Capital’s reserve army

The capitalist system requires for its proper functioning a reserve army of unemployed workers which it can draw on in times of expansion and cast aside in times of contraction. This remains as true today as when Marx first drew attention to it a hundred years ago. At that time every country had within its borders such an industrial reserve army composed of its own subjects. In Britain today with unemployment since the war at comparatively low levels some people have drawn the conclusion that Capitalism has reformed itself so as to abolish large-scale unemployment. However, Capitalism is an international system, political boundaries don’t matter to it. Industries in all the countries of the world are linked by means of the world market. Looked at from this point of view Capitalism has by no means abolished large-scale unemployment.

International Capitalism may have put to work nearly all the native workers in Britain, France and West Germany, but as Capitalism expands so does its demand for workers. If these can’t be found within a country they must be drawn from outside. This is precisely what has happened. The capitalists of North West Europe have drawn on the reserve of workers in such places as Spain, Italy, Greece, Yugoslavia and Turkey as well as from North Africa, Malta and Cyprus. Britain, France and Holland can also draw on their former colonial territories in the West Indies and in Asia. In these areas which are, as it were, on the outskirts of Capitalism unemployment is very high. But it has been noticed that workers don’t leave just because of high unemployment and low wages. They leave and return in accordance with the needs of Capitalism in the more developed parts of the world. They form a true industrial reserve army. The myth has been created in the post-war years that the boom-slump cycle inherent in the capitalist system has been overcome. This is just not true as any worker in the motor industry could tell you. The indices of industrial production, trade and unemployment still show fluctuations. True, the effects of these fluctuations haven’t been so widespread as in the past, but that’s another matter (connected, in fact, with the growth of non-industrial employment). The point is that such fluctuations do still take place. And migration from the “labour reserves” takes place in accordance with them.

> **AIM 1**
Repeat word for word the portion of the essay on capital's reserve army starting at "Capital’s reserve army" and ending at "abolished large-scale unemployment.".

Collected data
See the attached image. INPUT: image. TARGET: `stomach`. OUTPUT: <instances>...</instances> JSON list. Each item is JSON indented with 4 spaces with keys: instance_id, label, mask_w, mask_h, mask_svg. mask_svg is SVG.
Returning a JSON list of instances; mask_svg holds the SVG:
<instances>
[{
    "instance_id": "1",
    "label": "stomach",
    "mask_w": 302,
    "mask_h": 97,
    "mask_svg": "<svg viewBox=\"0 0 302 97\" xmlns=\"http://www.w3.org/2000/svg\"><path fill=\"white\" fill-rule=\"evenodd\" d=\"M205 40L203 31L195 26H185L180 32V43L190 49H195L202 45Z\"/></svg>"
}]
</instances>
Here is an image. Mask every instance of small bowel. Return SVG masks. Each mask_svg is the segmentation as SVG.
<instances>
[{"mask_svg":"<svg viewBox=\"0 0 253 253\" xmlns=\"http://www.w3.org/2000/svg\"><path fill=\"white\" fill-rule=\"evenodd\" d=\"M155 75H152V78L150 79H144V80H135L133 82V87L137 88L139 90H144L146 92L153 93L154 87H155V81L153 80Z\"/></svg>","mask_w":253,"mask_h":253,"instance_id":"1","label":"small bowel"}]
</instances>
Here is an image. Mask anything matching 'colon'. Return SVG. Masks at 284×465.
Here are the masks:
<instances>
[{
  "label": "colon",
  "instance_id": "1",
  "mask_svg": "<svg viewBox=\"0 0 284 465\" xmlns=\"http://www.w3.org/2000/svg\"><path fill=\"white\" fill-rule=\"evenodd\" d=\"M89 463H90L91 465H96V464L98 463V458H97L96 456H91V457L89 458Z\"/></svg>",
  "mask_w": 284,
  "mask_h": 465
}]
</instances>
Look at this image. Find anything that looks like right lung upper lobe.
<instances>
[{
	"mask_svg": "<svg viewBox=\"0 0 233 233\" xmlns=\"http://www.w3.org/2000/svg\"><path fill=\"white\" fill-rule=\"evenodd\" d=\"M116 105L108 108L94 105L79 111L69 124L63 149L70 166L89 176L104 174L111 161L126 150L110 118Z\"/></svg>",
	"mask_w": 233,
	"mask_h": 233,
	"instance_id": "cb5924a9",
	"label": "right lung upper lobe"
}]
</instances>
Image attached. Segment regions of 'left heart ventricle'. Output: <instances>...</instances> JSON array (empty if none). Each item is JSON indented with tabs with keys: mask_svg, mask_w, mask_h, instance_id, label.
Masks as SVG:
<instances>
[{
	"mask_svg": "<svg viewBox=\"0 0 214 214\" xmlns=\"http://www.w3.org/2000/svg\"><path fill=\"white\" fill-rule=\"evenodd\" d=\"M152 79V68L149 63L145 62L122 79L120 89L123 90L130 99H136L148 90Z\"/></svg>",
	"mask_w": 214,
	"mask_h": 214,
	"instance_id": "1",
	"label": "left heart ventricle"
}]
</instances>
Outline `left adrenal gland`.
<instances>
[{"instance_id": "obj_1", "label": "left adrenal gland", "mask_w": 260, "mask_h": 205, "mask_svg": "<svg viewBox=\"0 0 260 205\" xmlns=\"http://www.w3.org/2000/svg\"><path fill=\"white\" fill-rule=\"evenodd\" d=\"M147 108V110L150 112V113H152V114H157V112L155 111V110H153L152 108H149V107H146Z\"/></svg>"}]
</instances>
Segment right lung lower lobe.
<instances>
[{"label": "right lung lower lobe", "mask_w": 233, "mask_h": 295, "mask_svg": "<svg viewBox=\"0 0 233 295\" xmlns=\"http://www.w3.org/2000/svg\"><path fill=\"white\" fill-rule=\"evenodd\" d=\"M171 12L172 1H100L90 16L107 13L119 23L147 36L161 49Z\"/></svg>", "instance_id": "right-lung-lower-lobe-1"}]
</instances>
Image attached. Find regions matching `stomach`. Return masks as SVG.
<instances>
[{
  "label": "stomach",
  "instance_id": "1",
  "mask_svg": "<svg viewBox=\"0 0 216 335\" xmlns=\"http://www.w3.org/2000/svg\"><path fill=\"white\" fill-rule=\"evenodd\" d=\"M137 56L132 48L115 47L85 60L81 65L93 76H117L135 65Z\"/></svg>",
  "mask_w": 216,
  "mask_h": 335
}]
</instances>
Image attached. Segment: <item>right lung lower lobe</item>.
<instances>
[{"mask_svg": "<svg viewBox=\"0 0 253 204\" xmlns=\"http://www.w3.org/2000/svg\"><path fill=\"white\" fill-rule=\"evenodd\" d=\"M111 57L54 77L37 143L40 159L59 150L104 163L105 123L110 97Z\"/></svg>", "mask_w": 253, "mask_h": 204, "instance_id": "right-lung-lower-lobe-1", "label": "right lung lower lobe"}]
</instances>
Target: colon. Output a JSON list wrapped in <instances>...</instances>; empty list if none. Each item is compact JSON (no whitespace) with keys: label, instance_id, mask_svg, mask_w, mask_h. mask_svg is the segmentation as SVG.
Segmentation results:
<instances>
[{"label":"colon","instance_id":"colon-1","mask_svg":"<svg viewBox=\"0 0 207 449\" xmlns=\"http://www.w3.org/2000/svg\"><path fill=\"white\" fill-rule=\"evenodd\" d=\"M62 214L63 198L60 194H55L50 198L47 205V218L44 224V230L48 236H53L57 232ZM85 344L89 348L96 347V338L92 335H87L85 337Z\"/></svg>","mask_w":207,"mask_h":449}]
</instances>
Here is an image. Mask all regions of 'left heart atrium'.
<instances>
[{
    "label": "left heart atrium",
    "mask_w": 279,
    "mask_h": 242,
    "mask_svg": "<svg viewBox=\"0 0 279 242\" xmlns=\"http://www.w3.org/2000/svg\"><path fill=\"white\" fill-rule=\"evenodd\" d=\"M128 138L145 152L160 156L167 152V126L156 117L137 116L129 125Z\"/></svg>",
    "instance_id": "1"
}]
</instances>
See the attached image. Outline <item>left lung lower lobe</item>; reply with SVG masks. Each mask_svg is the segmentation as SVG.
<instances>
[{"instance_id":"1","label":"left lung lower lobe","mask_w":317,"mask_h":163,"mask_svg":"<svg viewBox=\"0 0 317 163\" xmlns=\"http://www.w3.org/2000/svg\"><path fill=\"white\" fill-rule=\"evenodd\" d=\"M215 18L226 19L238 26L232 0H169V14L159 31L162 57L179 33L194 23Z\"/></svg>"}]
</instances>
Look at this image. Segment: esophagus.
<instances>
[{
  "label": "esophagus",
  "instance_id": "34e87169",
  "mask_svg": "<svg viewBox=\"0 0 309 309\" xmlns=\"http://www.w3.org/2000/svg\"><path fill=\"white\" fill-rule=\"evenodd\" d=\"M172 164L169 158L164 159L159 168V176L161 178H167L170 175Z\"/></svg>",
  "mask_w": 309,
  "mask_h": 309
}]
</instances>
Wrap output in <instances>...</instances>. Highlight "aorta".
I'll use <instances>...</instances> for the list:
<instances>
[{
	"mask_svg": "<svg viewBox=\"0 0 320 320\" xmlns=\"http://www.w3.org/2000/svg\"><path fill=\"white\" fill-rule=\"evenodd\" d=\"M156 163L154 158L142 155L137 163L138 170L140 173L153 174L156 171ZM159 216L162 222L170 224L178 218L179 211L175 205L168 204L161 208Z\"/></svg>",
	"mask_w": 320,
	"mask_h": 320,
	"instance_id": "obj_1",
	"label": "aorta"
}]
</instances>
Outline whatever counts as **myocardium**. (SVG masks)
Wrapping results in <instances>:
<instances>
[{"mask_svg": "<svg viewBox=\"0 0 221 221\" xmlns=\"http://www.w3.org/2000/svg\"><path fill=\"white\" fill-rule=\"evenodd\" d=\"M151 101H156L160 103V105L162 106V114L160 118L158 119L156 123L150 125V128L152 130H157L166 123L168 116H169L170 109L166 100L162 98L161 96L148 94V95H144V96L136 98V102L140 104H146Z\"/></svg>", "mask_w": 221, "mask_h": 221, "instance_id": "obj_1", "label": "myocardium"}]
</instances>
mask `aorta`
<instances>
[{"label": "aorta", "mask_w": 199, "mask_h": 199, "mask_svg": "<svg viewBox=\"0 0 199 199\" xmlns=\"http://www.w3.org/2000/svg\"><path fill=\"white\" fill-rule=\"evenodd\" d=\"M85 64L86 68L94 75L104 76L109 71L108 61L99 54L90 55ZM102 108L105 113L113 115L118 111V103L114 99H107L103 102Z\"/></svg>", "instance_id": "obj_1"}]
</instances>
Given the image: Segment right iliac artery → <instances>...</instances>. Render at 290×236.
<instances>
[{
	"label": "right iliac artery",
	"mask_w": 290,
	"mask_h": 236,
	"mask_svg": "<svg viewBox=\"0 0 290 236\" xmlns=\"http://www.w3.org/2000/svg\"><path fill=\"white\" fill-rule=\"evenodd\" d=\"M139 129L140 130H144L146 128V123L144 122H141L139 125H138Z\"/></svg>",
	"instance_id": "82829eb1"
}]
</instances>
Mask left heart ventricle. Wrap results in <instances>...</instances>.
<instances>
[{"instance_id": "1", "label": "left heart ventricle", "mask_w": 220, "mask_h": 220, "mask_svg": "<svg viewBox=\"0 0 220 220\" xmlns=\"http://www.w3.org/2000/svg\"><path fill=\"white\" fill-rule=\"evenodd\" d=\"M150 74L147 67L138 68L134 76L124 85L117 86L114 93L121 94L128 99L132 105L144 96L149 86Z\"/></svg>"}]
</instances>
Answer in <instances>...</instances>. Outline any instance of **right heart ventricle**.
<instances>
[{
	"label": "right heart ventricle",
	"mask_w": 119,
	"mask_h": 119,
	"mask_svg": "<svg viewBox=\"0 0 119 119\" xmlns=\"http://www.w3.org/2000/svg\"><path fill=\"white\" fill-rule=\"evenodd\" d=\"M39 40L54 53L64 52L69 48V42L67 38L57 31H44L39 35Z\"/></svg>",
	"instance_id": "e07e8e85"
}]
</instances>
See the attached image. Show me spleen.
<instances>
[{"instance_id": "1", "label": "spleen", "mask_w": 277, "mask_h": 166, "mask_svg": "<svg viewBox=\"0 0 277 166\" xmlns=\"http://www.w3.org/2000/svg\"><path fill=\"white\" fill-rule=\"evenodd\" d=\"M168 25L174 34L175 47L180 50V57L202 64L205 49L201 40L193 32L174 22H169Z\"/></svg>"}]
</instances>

> **AIM 2**
Pick out each line of the listing that contains the string "myocardium", copying every such line in full.

> **FULL SOLUTION 1**
Capital’s reserve army

The capitalist system requires for its proper functioning a reserve army of unemployed workers which it can draw on in times of expansion and cast aside in times of contraction. This remains as true today as when Marx first drew attention to it a hundred years ago. At that time every country had within its borders such an industrial reserve army composed of its own subjects. In Britain today with unemployment since the war at comparatively low levels some people have drawn the conclusion that Capitalism has reformed itself so as to abolish large-scale unemployment. However, Capitalism is an international system, political boundaries don’t matter to it. Industries in all the countries of the world are linked by means of the world market. Looked at from this point of view Capitalism has by no means abolished large-scale unemployment.

> **FULL SOLUTION 2**
Outline whatever counts as **myocardium**. (SVG masks)
[{"mask_svg": "<svg viewBox=\"0 0 221 221\" xmlns=\"http://www.w3.org/2000/svg\"><path fill=\"white\" fill-rule=\"evenodd\" d=\"M151 101H156L160 103V105L162 106V114L160 118L158 119L156 123L150 125V128L152 130H157L166 123L168 116H169L170 109L166 100L162 98L161 96L148 94V95H144V96L136 98V102L140 104H146Z\"/></svg>", "mask_w": 221, "mask_h": 221, "instance_id": "obj_1", "label": "myocardium"}]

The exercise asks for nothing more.